- WHAT IS BEING ASKED
Can you turn the lines of the material below, starting at the line that contains "name author: (L.) Kuntze" and ending at the line that contains "scientific name: Lindackeria paludosa", into a numbered list with any blank lines left out?

- EXTRACTED DATA
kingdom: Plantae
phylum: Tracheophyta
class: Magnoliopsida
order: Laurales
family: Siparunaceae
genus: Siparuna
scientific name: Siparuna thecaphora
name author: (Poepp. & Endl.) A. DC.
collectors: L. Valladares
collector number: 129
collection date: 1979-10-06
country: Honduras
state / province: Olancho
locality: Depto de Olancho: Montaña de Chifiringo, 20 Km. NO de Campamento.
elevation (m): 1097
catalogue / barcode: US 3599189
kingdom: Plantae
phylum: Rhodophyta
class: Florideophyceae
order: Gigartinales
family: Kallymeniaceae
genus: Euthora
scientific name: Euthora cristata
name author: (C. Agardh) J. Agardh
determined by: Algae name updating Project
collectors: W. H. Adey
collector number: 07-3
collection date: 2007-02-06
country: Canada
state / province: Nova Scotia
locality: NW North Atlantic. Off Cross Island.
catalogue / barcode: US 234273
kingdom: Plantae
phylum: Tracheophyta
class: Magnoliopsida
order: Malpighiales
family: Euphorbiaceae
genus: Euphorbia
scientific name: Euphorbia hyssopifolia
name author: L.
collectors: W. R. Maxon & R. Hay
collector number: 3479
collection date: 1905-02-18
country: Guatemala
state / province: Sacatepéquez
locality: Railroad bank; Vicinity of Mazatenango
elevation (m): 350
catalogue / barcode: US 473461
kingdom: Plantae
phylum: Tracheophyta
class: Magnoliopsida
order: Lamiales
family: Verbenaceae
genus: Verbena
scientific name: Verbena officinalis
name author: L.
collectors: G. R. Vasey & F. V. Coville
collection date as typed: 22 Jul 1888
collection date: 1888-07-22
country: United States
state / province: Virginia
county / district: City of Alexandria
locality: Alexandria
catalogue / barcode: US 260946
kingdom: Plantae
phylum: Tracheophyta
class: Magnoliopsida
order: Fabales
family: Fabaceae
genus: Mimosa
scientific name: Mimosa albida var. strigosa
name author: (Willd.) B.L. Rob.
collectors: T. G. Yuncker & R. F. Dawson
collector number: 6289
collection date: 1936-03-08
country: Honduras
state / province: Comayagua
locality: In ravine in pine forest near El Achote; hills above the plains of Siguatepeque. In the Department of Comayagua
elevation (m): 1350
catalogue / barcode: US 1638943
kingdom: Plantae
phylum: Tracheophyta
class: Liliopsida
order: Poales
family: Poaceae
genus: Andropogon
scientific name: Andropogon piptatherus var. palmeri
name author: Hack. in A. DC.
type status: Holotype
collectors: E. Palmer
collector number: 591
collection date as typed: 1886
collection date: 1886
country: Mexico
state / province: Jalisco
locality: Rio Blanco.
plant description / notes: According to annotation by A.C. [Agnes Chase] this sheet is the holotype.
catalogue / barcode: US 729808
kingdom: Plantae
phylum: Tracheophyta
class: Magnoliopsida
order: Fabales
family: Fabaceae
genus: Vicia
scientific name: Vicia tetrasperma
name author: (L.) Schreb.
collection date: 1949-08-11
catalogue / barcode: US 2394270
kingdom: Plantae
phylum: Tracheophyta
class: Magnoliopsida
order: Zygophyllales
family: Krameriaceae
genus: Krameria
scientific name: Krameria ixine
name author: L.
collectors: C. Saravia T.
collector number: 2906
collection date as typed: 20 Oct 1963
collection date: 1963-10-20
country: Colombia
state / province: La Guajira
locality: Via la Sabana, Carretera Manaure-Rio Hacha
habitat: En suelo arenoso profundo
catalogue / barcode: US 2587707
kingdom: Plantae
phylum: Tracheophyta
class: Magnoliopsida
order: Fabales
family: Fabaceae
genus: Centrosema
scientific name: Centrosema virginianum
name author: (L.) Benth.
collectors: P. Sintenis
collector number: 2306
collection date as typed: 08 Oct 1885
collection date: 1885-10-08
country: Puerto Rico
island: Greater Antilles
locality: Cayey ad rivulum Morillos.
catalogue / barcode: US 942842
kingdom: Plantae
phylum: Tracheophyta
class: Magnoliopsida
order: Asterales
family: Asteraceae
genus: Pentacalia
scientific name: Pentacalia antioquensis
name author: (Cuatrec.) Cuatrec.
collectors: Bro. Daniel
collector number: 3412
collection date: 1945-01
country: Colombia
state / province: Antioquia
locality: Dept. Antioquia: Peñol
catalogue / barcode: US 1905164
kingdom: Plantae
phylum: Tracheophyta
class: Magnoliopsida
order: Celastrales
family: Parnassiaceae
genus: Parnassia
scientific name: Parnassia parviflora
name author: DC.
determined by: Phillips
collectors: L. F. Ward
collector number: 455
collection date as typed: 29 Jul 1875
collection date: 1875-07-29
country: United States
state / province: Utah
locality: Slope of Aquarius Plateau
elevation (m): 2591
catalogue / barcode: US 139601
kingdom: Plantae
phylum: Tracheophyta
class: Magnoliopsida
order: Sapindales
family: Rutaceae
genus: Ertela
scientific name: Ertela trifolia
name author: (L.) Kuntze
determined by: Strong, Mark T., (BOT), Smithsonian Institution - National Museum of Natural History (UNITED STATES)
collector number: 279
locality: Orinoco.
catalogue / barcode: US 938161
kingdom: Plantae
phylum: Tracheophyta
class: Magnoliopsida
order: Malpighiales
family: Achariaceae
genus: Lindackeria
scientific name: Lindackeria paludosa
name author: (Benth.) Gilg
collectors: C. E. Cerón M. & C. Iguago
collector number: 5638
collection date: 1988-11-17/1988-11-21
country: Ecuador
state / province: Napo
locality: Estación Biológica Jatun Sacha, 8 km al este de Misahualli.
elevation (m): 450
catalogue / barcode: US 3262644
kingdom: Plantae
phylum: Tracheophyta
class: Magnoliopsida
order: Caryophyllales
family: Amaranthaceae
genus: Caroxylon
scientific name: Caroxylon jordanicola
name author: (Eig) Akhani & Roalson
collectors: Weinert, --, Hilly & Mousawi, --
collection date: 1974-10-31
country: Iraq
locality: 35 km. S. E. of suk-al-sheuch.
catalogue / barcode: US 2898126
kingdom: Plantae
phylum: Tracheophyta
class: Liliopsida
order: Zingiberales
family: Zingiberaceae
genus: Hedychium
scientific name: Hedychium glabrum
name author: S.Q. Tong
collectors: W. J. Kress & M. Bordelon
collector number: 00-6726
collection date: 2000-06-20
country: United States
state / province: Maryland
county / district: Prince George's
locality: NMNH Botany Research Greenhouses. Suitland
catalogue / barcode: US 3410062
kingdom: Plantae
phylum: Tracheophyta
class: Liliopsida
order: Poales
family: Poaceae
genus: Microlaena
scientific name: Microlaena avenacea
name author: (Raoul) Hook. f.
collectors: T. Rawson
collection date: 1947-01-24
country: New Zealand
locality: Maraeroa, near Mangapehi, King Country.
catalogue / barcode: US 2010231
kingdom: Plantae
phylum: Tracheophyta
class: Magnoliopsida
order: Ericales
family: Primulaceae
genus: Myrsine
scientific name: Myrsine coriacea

- RESULT OF THIS EXERCISE
1. name author: (L.) Kuntze
2. determined by: Strong, Mark T., (BOT), Smithsonian Institution - National Museum of Natural History (UNITED STATES)
3. collector number: 279
4. locality: Orinoco.
5. catalogue / barcode: US 938161
6. kingdom: Plantae
7. phylum: Tracheophyta
8. class: Magnoliopsida
9. order: Malpighiales
10. family: Achariaceae
11. genus: Lindackeria
12. scientific name: Lindackeria paludosa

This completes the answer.